A three year prospective study involved all patients admitted to the 24 bed ICU of Hospital Universitario de Canarias (Tenerife, Spain), between 1 May 2000 and 30 April 2003. The study was approved by the institutional review board.
The catheters used were not antimicrobial coated, but were radiopaque polyurethane catheters (Arrow, Reading, PA, USA). The placement and maintenance of catheters were performed according to the following protocol. The catheters were inserted by physicians with the following sterile-barrier precautions: use of large sterile drapes around the insertion site, surgical antiseptic hand wash, and sterile gown, gloves, mask and cap.
The skin insertion site was first disinfected with 10% povidone-iodine and anesthetized with 2% mepivacaine. The catheters were inserted percutaneously using the Seldinger technique and were fixed to the skin with 2–0 silk suture. After line insertion the area surrounding the catheter was cleaned with a sterile gauze soaked with povidone-iodine, and a dry sterile gauze occlusive dressing then covered the site. No topical antimicrobial ointment was applied to insertion sites.
The percutaneous entry sites were examined for the presence of local inflammation and purulence, and were cared for daily in the same manner by the ICU nurse assigned to the patient. Catheter dressings were changed every 24 hours, or sooner at the discretion of the nurse if the dressing was contaminated. The connecting lines were changed every 48 hours and disposable transducer components were replaced every 96 hours.
The percutaneous entry sites were also examined daily by the ICU nurse assigned to the patient to avoid accidental catheter removals [28
] and to minimize infection risk associated with reinsertion of the catheter.
The decision to remove the catheter was made by the patient's physician. Catheters were removed when they were no longer needed or if a systemic or local complication occurred. Arterial catheters were routinely replaced every seven days. The insertion site for the new catheter was changed when the catheters were replaced. All catheter tips removed were routinely cultured.
The catheters were removed using a sterile technique by the ICU nurse. The distal five cm segment of the catheters was cut with sterile scissors, placed in a sterile transport tube and cultured using the semiquantitative method described by Maki and colleagues [29
The following data were collected: age, sex, diagnosis, Acute Physiology and Chronic Health Evaluation (APACHE) II score, ICU admission and discharge dates, catheter site, catheter insertion and removal dates, cause of catheter removal, and development of CRLI and CRBSI. We studied the following four groups of arterial catheter sites: radial, femoral, dorsalis pedis and brachial.

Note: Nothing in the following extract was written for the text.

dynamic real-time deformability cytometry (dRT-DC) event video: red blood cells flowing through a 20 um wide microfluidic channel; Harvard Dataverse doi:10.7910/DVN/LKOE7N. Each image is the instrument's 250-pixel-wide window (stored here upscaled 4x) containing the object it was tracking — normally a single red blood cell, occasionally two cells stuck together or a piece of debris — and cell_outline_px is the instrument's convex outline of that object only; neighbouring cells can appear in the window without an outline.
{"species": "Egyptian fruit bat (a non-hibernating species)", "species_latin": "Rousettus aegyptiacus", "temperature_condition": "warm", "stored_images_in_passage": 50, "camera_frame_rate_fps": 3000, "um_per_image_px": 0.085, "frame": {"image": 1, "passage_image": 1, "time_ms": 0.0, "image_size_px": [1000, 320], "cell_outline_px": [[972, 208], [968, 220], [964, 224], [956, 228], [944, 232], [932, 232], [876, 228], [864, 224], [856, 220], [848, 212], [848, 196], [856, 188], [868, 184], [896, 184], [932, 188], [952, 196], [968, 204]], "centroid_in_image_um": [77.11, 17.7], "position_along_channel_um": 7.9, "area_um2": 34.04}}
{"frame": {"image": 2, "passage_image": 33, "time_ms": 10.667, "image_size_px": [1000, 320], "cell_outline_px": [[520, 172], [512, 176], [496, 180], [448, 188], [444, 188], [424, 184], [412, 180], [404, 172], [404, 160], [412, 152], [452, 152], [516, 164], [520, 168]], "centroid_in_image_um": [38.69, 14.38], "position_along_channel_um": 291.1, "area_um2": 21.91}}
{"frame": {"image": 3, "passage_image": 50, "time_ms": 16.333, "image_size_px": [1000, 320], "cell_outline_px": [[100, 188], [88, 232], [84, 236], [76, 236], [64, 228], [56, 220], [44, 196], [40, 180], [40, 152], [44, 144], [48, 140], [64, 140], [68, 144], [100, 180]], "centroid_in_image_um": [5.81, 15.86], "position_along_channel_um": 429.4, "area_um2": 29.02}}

Catheter-related infection was defined according to catheter-tip colonization, CRLI and CRBSI. We considered catheter-tip colonization as a significant growth of a microorganism (>15 colony-forming units) from the catheter tip. CRLI was considered as any sign of local infection (induration, erythema, heat, pain, purulent drainage) and catheter-tip colonization. CRBSI was considered a positive blood culture obtained from a peripheral vein, and signs of systemic infection (fever, chills, and/or hypotension), with no apparent source of bacteremia except for the catheter, and catheter-tip colonization with the same organism.
The age, APACHE II score and total duration with the index catheter are expressed as the mean ± standard deviation. The total duration of ICU stay is reported as the median (interquartile range). Categorical variables are expressed as percentages.
The CRLI and the CRBSI are reported as follows: the percentage of catheters that developed CRLI and the number of CRLIs per 1,000 catheter-days, and the percentage of catheters that developed CRBSIs and the number of CRBSIs per 1,000 catheter-days.
The comparisons of the arterial catheter sites on age, the APACHE II score, the total duration with the index catheter and the total duration of ICU stay were carried out with Kruskall-Wallis test for independent samples. The chi-square test was used for comparing proportions between the different arterial catheter sites on the diagnosis groups, the order of catheter insertion and diabetes mellitus. The comparisons of the incidence, per catheter-days, of CRLI and CRBSI between the different arterial catheter sites were performed using four Poisson regression analyses.
Eight models were constructed for adjusting by the total duration of ICU stay, the diagnosis group, the order of catheter insertion and sex. The arterial catheter site was the main independent variable. The rates of CRLI and CRBSI were introduced as dependent variables.
An a posteriori comparison was carried out among the four arterial catheter sites. Statistical analyses were performed with SPSS 12.0.1 (SPSS Inc., Chicago, IL, USA) and LogXact 4.1 (Cyrus Mehta and Nitin Patel, Cambridge, MA, USA).
The magnitude of the effects is expressed as the odds ratio and 95% confidence interval. P < 0.05 was considered statistically significant. Inferences are based on exact P values (Poisson analysis) and asymptotic P values (comparisons of arterial catheter sites on age, APACHE II score, total duration with the index catheter and the total duration of ICU stay).